In the course of the last few weeks, at least 1,201 Palestinians have been killed, including 410 children, and 5,300 wounded, among them 1,630 children, according to the Hamas-run health ministry in Gaza. Ten Israeli soldiers and three civilians, hit by rockets fired from Gaza, have been killed since Israel launched its air attack on December 27, sending in ground forces a week later.

Last week Jonathan Cook, a writer and journalist based in Nazareth and well known for his work on the Middle East, expressed surprise that no-one has reported an even more appalling statistic: that there are some 1.5 million injured Palestinians in Gaza; an entire population who, after weeks of bombardment in one of the most densely populated places on Earth, will doubtless be left in "a deep, and possibly permanent, state of shock", he pointed out in an online article.

Whether it be the International Federation of Red Cross and Red Crescent Societies, the World Health Organisation, Free Gaza Movement, United Nations or simply concerned people the world over, few doubt that the carnage in Gaza has left Israel with a case to answer for in its abuse of humanitarian principles in time of war.

Earlier this month, Navi Pillay, the UN High Commissioner for Human Rights, said some Israeli actions reported in Gaza might warrant prosecutions for war crimes. Yesterday, following reports of the tank attack on the UN school in Beit Lahiya, UNRWA spokesman, Chris Gunness, reiterated that call. "There has to be an investigation to determine whether a war crime has been committed," he said.

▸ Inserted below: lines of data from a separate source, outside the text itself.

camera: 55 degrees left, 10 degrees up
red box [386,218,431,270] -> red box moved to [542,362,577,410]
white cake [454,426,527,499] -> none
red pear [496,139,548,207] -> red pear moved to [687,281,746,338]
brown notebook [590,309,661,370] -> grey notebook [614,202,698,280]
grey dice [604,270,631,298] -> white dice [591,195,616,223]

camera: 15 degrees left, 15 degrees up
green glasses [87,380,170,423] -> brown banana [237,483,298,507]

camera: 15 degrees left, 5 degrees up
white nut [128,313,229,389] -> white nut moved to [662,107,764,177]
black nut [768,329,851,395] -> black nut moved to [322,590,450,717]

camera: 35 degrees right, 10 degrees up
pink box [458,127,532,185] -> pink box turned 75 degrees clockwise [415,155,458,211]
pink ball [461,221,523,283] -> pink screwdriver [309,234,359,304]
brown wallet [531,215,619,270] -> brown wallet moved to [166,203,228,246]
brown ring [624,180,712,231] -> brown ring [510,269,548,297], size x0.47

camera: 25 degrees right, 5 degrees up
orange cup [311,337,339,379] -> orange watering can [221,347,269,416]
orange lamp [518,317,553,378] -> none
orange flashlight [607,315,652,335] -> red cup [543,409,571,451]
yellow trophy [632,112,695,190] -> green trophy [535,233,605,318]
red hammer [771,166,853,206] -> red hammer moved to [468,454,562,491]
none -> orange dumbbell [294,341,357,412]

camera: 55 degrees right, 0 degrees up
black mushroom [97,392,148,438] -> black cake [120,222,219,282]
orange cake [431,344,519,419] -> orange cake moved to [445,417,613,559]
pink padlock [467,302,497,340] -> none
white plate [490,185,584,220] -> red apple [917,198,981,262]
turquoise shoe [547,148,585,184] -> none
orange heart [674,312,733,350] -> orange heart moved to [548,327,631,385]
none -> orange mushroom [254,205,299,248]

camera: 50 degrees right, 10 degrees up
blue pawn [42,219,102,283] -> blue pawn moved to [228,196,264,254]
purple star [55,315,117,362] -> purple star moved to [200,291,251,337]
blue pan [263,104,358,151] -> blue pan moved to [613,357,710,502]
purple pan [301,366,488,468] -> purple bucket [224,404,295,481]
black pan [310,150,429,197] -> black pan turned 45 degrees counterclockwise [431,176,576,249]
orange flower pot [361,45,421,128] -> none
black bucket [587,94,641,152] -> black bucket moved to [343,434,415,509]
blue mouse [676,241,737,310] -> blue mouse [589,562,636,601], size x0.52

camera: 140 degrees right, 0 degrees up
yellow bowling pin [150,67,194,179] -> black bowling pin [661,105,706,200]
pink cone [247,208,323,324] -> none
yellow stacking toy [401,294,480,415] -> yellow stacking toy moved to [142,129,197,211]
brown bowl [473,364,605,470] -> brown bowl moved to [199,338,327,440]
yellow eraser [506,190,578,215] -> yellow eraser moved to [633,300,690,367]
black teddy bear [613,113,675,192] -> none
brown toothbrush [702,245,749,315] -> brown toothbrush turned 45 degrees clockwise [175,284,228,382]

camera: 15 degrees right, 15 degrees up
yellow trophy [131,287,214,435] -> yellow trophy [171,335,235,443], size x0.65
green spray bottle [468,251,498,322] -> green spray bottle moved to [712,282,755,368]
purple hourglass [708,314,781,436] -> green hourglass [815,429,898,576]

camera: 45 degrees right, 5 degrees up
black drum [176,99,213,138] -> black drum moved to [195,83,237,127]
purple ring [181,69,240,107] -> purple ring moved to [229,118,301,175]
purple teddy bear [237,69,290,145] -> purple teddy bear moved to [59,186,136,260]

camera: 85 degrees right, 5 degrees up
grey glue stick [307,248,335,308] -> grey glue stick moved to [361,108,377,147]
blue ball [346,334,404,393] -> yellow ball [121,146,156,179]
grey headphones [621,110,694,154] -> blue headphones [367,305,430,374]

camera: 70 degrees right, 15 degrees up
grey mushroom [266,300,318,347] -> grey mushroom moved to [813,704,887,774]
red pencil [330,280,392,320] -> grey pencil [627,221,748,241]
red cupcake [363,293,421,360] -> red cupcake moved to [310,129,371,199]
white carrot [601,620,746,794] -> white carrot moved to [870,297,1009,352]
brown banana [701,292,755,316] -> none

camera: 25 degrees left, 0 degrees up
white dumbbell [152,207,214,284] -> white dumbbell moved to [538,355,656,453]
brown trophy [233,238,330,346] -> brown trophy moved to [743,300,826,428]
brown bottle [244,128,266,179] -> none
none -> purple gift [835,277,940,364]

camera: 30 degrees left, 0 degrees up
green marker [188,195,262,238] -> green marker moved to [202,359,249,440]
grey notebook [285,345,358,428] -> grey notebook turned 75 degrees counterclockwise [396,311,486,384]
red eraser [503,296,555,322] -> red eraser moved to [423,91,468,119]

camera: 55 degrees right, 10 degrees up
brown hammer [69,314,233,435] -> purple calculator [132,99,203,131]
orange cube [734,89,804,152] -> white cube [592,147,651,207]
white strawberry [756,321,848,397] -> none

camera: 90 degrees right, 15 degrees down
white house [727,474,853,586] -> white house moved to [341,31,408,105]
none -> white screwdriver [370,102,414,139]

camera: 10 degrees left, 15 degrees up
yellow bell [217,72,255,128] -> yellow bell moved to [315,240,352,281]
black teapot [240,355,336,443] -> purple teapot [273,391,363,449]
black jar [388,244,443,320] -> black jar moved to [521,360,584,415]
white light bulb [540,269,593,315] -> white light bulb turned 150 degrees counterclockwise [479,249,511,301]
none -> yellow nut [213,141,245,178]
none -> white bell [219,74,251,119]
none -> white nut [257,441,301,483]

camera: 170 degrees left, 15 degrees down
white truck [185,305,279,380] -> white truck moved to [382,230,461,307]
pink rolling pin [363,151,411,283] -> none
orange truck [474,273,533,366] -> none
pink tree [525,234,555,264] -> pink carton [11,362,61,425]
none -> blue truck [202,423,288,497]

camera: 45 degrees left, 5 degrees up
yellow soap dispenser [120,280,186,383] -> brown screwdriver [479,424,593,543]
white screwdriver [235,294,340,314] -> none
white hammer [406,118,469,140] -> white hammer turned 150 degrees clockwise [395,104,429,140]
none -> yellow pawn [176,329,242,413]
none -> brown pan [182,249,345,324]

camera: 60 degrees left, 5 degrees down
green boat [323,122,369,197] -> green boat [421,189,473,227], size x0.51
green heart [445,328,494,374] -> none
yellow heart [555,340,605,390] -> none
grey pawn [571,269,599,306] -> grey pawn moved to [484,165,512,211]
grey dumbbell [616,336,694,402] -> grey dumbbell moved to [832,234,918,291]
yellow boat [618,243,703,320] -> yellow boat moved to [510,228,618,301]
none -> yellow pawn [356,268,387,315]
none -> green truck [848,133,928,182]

Should a ceasefire take effect and hold in the coming hours, days and weeks, and Israeli restrictions on reporters entering Gaza are lifted, few human rights workers doubt that yet more evidence will point to Israeli breaches of international humanitarian law.

In its defence, Israel - with some justification - will most likely also cite Hamas as the perpetrators of such crimes. But the growing clamour for Israel to be taken to task over its infringements is unlikely to go away. Should that turn out to be the case, the question then is who, if anyone, will ultimately be held to account?